Su obra fue leída en decenas de países, revolucionó la poesía española y le abrió las puertas del Premio Nobel de Literatura. Sin embargo, detrás de cada uno de sus versos seguía latiendo el mismo paisaje que contempló de niño: las calles blancas de Moguer, los pinares, los huertos, el río Tinto y la luz inconfundible de Huelva.
Porque Juan Ramón nunca abandonó realmente su pueblo.
Un niño que aprendió a mirar
Nació en Moguer el 23 de diciembre de 1881, en el seno de una familia acomodada dedicada al comercio del vino.
Desde pequeño mostró una sensibilidad poco común.
Mientras otros niños corrían por las calles, él observaba.
Miraba la naturaleza.
Escuchaba los sonidos del campo.
Descubría los cambios de la luz a lo largo del día.
Aquella forma de contemplar el mundo acabaría convirtiéndose en la esencia de toda su literatura.
Moguer, el verdadero protagonista
Aunque escribió cientos de poemas y numerosos libros, existe un lugar que aparece una y otra vez en su obra.
Ese lugar es Moguer.
No siempre lo cita por su nombre.
A veces es un jardín.
Otras veces una calle silenciosa.
Un patio lleno de flores.
Un campanario.
Un atardecer.
Pero casi siempre está hablando de su pueblo.
Para Juan Ramón, Moguer no era únicamente un lugar donde vivir.

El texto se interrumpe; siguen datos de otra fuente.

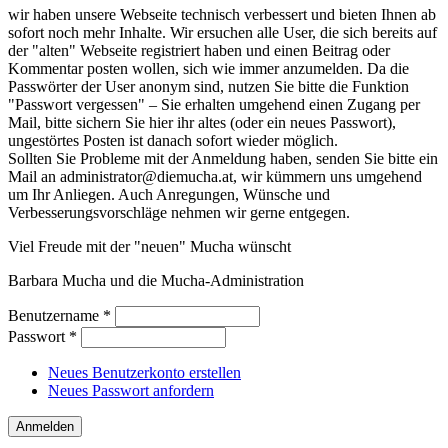
wir haben unsere Webseite technisch verbessert und bieten Ihnen ab
sofort noch mehr Inhalte. Wir ersuchen alle User, die sich bereits auf
der "alten" Webseite registriert haben und einen Beitrag oder
Kommentar posten wollen, sich wie immer anzumelden. Da die
Passwörter der User anonym sind, nutzen Sie bitte die Funktion
"Passwort vergessen" – Sie erhalten umgehend einen Zugang per
Mail, bitte sichern Sie hier ihr altes (oder ein neues Passwort),
ungestörtes Posten ist danach sofort wieder möglich.
Sollten Sie Probleme mit der Anmeldung haben, senden Sie bitte ein
Mail an administrator@diemucha.at, wir kümmern uns umgehend
um Ihr Anliegen. Auch Anregungen, Wünsche und
Verbesserungsvorschläge nehmen wir gerne entgegen.
Viel Freude mit der "neuen" Mucha wünscht
Barbara Mucha und die Mucha-Administration
Benutzername
*
Passwort
*
Neues Benutzerkonto erstellen
Neues Passwort anfordern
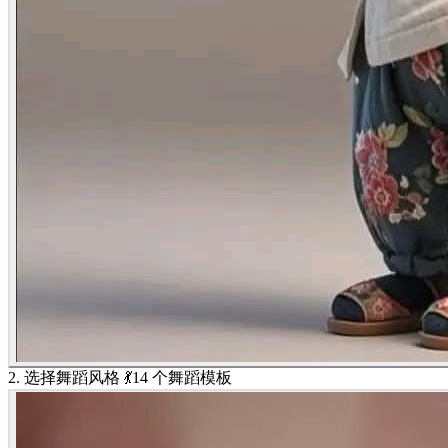
2. 选择舞蹈风格 💃
14 个舞蹈模板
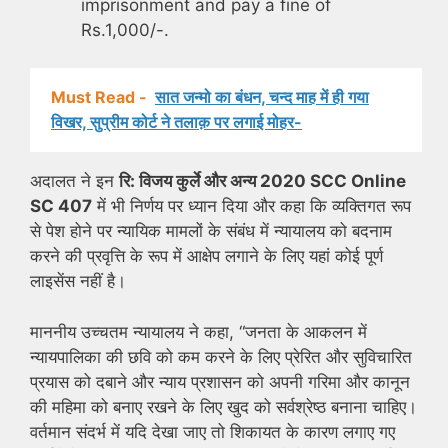
imprisonment and pay a fine of
Rs.1,000/-.
Must Read -
सात जन्मो का बंधन, चन्द माह में ही गया
विखर, सुप्रीम कोर्ट ने तलाक़ पर लगाई मोहर-
अदालत ने इन
रि: विजय कुर्ले और अन्य 2020 SCC Online
SC 407
में भी निर्णय पर ध्यान दिया और कहा कि व्यक्तिगत रूप
से पेश होने पर न्यायिक मामलों के संबंध में न्यायालय को बदनाम
करने की प्रवृत्ति के रूप में आक्षेप लगाने के लिए यहां कोई पूर्ण
लाइसेंस नहीं है।
माननीय उच्चतम न्यायालय ने कहा, “जनता के आकलन में
न्यायपालिका की छवि को कम करने के लिए प्रेरित और सुविचारित
प्रयास को दबाने और न्याय प्रशासन को अपनी गरिमा और कानून
की महिमा को बनाए रखने के लिए खुद को सर्वश्रेष्ठ बनाना चाहिए।
वर्तमान संदर्भ में यदि देखा जाए तो शिकायत के कारण लगाए गए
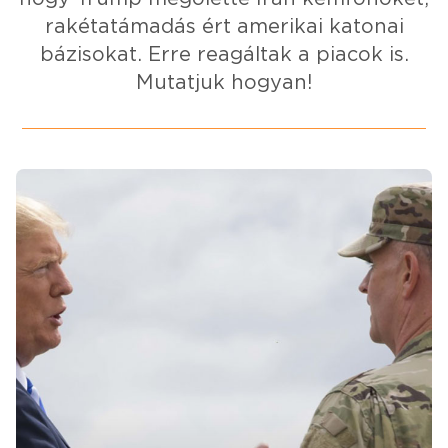
rakétatámadás ért amerikai katonai
bázisokat. Erre reagáltak a piacok is.
Mutatjuk hogyan!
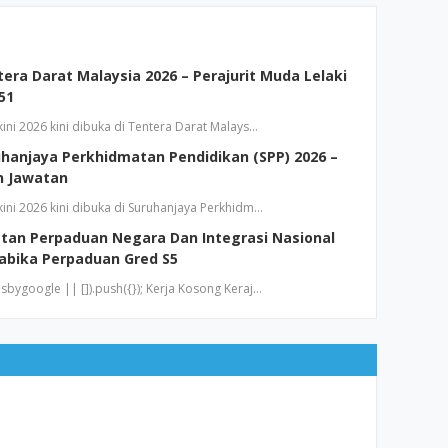
ra Darat Malaysia 2026 – Perajurit Muda Lelaki
 51
ini 2026 kini dibuka di Tentera Darat Malays…
hanjaya Perkhidmatan Pendidikan (SPP) 2026 –
n Jawatan
ini 2026 kini dibuka di Suruhanjaya Perkhidm…
tan Perpaduan Negara Dan Integrasi Nasional
Tabika Perpaduan Gred S5
bygoogle || []).push({}); Kerja Kosong Keraj…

Era una forma de entender la belleza.
El libro que conquistó generaciones
En 1914 apareció una obra que cambiaría para siempre su trayectoria.
Platero y yo.
Aunque durante años fue considerado un libro infantil, en realidad es una de las obras más delicadas y profundas de la literatura española.
A través de la figura de un pequeño burro, Juan Ramón retrata la vida cotidiana de Moguer, sus gentes, sus paisajes y sus costumbres.
Más de un siglo después sigue traduciéndose a decenas de idiomas y continúa siendo una de las puertas de entrada a la literatura española para millones de lectores.
Gracias a Platero y yo, Moguer pasó a formar parte del imaginario literario universal.
Zenobia, el gran amor de su vida
Si hay una persona inseparable de Juan Ramón Jiménez, esa es Zenobia Camprubí.
Se conocieron en 1913 y se casaron tres años después.
Desde entonces formaron una de las parejas intelectuales más importantes del siglo XX.
Zenobia no solo fue su esposa.
Fue traductora, administradora de su obra, compañera de viajes y apoyo constante en los momentos más difíciles.
Sin ella resulta imposible comprender la trayectoria del poeta.
El exilio más doloroso
La Guerra Civil cambió por completo su vida.
En 1936 abandonó España junto a Zenobia.
Nunca volvería.
Vivió en Estados Unidos, Cuba y Puerto Rico.
El exilio fue una herida que jamás terminó de cicatrizar.
A miles de kilómetros de distancia seguía escribiendo sobre la luz de Moguer, recordando sus calles y evocando una Huelva que permanecía intacta en su memoria.
Su tierra nunca dejó de acompañarlo.
El Nobel que emocionó a toda España
El 25 de octubre de 1956 la Academia Sueca anunció la concesión del Premio Nobel de Literatura.
Era el reconocimiento a toda una vida dedicada a la poesía.
Pero la alegría llegó acompañada de una inmensa tristeza.
Solo tres días después fallecía Zenobia.
El mayor premio de su carrera quedó para siempre unido al momento más doloroso de su vida.
Juan Ramón jamás volvió a ser el mismo.
La Huelva de Juan Ramón
Hoy resulta imposible entender la identidad cultural de Huelva sin su figura.
Su casa natal en Moguer se ha convertido en museo.
También puede visitarse la Casa Museo Zenobia y Juan Ramón Jiménez.
Las calles, los jardines y los rincones que inspiraron Platero y yo siguen conservando buena parte de la atmósfera que el poeta inmortalizó en sus páginas.
Cada año miles de visitantes llegan hasta Moguer buscando ese universo literario que convirtió un pequeño pueblo andaluz en patrimonio sentimental de millones de lectores.
El poeta que hizo eterna la sencillez
Pocos escritores han conseguido algo tan difícil como Juan Ramón Jiménez.
Transformó lo cotidiano en literatura.
Convirtió un burro en un personaje inmortal.
Hizo universal un pueblo de apenas unos miles de habitantes.
Y enseñó a varias generaciones que la verdadera belleza puede esconderse en una flor, en una calle blanca o en un atardecer cualquiera.
Por eso, más de medio siglo después de su muerte, Juan Ramón Jiménez sigue siendo mucho más que un Premio Nobel.
Sigue siendo la voz que mejor supo contar el alma de Huelva.